Préemption par décret exécutif : un décret bloque les lois étatiques sur l’IA
Le 11 décembre 2025, un décret exécutif sur « L’assurance d’un cadre politique national pour l’intelligence artificielle » a été signé. Ce décret représente la dernière tentative de l’administration pour stopper et inverser la vague de législation étatique sur l’IA qui a émergé au cours de l’année précédente. Le décret affirme que cela crée un patchwork de 50 régimes réglementaires différents.
Contexte
De nombreuses lois étatiques sur l’IA sont visées par ce décret. Suite à l’adoption de la loi sur la protection des consommateurs en matière d’interactions avec l’IA par le Colorado en 2024, d’autres États, y compris le Texas et la Californie, ont mis en place des lois significatives sur la gouvernance de l’IA.

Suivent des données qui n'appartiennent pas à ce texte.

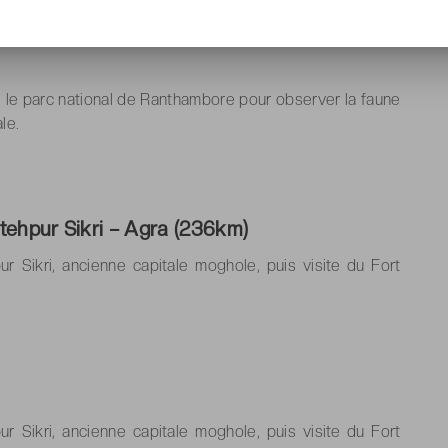
Safari en Jeep 4x4 et un autre en
 le parc national de Ranthambore pour observer la faune
le.
tehpur Sikri – Agra (236km)
r Sikri, ancienne capitale moghole, puis visite du Fort
r Sikri, ancienne capitale moghole, puis visite du Fort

Le décret avance l’agenda de l’administration visant à réguler ce réseau croissant de lois étatiques sur l’IA. Peu après son retour à la Maison Blanche, le président a révoqué un décret de 2023 sur l’IA émis par l’administration précédente et a établi un objectif national pour « maintenir et améliorer la domination mondiale des États-Unis en matière d’IA ».
Détails du décret
Le décret ordonne la création d’une task force sur les litiges relatifs à l’IA pour contester les lois étatiques qui seraient incompatibles avec l’objectif politique de maintenir la domination mondiale des États-Unis en matière d’IA. De plus, le secrétaire au Commerce est chargé de publier une évaluation des lois étatiques existantes sur l’IA, identifiant celles qui entrent en conflit avec les objectifs du décret.
Le décret précise également que les États ayant des lois « onéreuses sur l’IA » seront inéligibles pour des financements fédéraux. La Commission fédérale des communications doit examiner la possibilité d’adopter une norme fédérale de rapport et de divulgation pour les modèles d’IA qui préempterait les lois étatiques.
Implications et risques
Ce décret représente une approche extraordinaire de l’administration envers la réglementation technologique étatique. Contrairement aux approches passées où l’État agissait comme un laboratoire de développement législatif, l’administration prend l’initiative de contester toute loi étatique sur l’IA qu’elle considère comme un fardeau pour le commerce interétatique ou une atteinte à la liberté d’expression.
Les lois étatiques sur l’IA restent incertaines mais en vigueur pour le moment. Le décret propose deux mécanismes principaux pour limiter l’impact des lois étatiques sur l’IA : contester ces lois par voie judiciaire et préempter les lois étatiques conflictuelles par des réglementations fédérales existantes.
Conclusion
Avec ce décret, l’administration cherche à établir un cadre politique national pour l’IA tout en défiant les lois étatiques. Les entreprises doivent continuer à développer leurs cadres de gouvernance de l’IA tout en tenant compte des lois et règlements étatiques émergents. Cette incertitude pourrait avoir des répercussions à long terme sur le paysage réglementaire de l’intelligence artificielle.